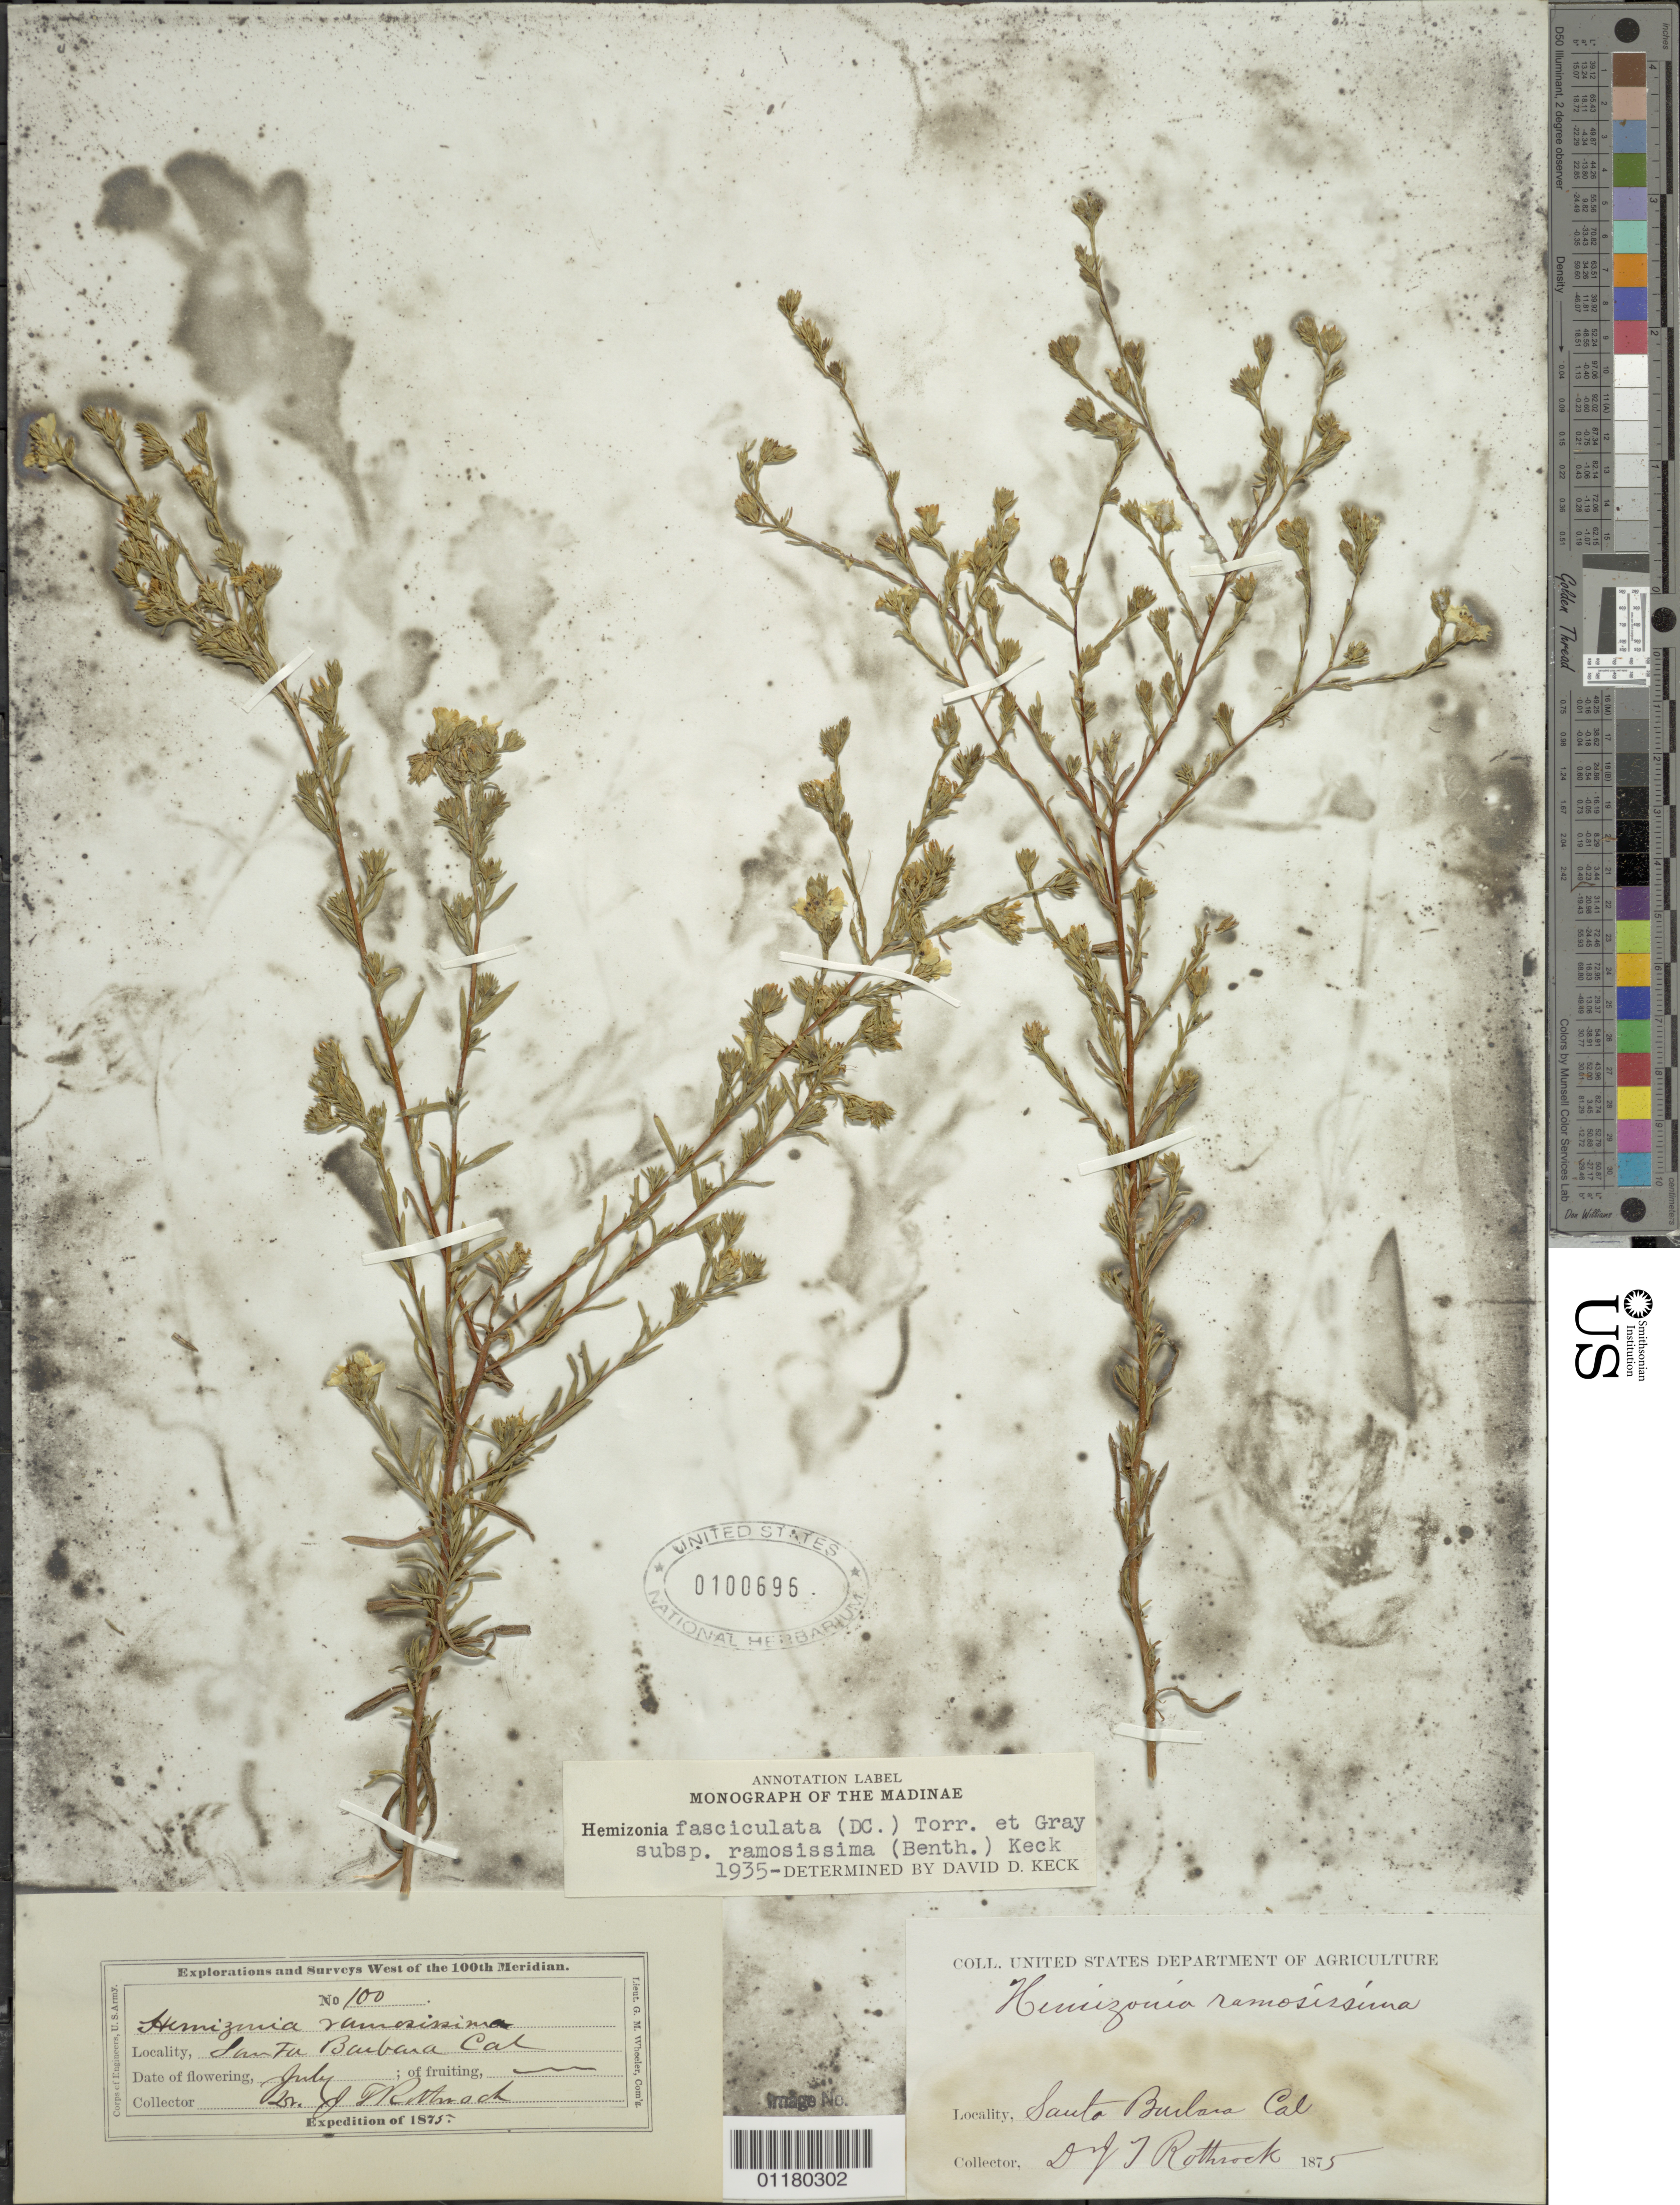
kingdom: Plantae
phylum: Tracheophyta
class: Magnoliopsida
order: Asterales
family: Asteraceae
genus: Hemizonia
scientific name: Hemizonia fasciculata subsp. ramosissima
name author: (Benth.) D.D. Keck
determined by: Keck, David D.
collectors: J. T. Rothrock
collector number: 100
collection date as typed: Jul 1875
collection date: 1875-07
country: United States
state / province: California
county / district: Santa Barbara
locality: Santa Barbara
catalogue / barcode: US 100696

━━━━━━━━

Rewrite the rows above with "catalogue" replaced by "catalog" and everything else unchanged. Leave out the pictures.

kingdom: Plantae
phylum: Tracheophyta
class: Magnoliopsida
order: Asterales
family: Asteraceae
genus: Hemizonia
scientific name: Hemizonia fasciculata subsp. ramosissima
name author: (Benth.) D.D. Keck
determined by: Keck, David D.
collectors: J. T. Rothrock
collector number: 100
collection date as typed: Jul 1875
collection date: 1875-07
country: United States
state / province: California
county / district: Santa Barbara
locality: Santa Barbara
catalog / barcode: US 100696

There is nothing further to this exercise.